But some of the points raised, and terms used make me wonder if we are missing a point, on that might be important to theory, if not in practice.
The 2nd Amendment gives us NO rights. None of the Bill of Rights gives us any rights. We have those, irrespective of any written list. The whole Bill of Rights is a list of restrictions for the government, things they are not allowed to do to certain enumerated rights. And the listing of those rights is intentionally incomplete. It is stated so in the 10th Amendment.
I know we often talk of rights "granted" by the Constitution, but that is no more true than the belief that the US is a democracy. We are a democratic constitutional republic, and while democracy is a part of our system it is not all of it.
as to our "right" to over throw the government, I suggest a careful reading of the entire Declaration of Independence.

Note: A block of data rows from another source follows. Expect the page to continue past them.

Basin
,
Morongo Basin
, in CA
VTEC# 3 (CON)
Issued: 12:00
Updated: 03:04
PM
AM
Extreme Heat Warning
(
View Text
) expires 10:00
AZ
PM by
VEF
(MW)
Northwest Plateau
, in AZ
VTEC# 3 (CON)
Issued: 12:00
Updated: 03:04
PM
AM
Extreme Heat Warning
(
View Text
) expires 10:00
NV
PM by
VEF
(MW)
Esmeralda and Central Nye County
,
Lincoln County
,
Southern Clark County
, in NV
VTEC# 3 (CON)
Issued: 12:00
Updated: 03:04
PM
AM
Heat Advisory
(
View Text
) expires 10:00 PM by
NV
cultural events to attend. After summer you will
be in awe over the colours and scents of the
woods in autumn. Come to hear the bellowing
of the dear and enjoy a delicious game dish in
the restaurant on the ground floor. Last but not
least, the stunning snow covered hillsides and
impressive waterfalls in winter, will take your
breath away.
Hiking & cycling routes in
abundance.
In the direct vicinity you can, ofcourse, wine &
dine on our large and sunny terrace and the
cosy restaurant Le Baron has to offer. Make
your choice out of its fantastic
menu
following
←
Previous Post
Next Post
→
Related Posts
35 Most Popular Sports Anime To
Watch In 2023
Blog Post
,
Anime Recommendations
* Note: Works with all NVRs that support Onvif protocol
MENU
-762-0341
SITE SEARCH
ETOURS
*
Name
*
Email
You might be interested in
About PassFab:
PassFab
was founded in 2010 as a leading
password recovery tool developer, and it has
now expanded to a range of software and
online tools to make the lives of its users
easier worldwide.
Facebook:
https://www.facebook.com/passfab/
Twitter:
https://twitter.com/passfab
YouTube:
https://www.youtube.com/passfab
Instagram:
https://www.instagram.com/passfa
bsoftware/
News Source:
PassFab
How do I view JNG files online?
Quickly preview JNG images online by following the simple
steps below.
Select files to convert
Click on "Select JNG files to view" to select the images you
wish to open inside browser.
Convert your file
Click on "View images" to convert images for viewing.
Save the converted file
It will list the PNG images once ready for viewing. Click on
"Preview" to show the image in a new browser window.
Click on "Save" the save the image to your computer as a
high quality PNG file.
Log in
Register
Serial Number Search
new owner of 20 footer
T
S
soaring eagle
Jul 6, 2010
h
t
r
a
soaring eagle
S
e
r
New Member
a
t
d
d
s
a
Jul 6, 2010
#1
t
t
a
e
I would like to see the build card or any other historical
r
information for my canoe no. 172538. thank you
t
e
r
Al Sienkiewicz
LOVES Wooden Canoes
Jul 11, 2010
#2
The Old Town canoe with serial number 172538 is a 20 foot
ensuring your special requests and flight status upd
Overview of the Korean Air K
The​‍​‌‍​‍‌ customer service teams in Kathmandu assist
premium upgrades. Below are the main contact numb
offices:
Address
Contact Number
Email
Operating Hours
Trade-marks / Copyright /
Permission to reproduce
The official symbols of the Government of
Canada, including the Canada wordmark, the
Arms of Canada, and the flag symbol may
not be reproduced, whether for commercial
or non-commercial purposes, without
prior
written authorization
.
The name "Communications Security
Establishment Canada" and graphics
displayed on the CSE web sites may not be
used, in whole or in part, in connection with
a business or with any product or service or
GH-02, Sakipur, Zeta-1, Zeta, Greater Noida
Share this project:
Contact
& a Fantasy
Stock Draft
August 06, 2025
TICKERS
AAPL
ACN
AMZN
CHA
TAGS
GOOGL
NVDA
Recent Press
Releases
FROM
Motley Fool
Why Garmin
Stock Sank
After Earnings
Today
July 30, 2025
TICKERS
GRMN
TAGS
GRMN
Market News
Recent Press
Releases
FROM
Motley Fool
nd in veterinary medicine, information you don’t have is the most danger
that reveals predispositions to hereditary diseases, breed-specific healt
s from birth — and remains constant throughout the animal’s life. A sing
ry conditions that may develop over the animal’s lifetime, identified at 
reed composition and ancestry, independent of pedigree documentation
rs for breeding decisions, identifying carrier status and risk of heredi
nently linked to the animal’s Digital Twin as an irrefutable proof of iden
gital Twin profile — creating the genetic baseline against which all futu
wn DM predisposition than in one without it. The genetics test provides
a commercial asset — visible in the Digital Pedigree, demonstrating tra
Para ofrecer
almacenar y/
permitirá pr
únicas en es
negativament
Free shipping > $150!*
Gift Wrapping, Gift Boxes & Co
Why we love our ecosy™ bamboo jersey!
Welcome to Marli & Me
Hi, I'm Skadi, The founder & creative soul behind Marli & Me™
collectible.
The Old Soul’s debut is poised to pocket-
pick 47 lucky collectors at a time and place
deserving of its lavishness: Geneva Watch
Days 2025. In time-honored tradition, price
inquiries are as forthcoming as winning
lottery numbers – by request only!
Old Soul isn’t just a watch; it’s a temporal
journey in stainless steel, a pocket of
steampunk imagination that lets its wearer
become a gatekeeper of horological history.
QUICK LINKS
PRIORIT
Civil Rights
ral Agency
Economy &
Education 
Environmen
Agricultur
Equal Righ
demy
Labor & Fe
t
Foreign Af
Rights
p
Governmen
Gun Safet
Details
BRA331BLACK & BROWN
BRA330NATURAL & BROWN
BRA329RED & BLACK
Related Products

And, getting back to the question of "is it legal to tax a right", the simplest answer is that it is legal if the govt says it is. We may disagree on moral grounds, but the actual legality is determined by those who make, and interperet the law. There are many things that people hold to be moraly "right" but are illegal under current law. And many things that are legal under current law that some people hold to be morally wrong.
Historically, our govt has, and is taxing or regulating lots of rights. And, to date, I haven't heard of any successful challenges. So, I'd guess its pretty much a done deal. Nice to dream, though...
All else being equal (and it almost never is) bigger bullets tend to work better.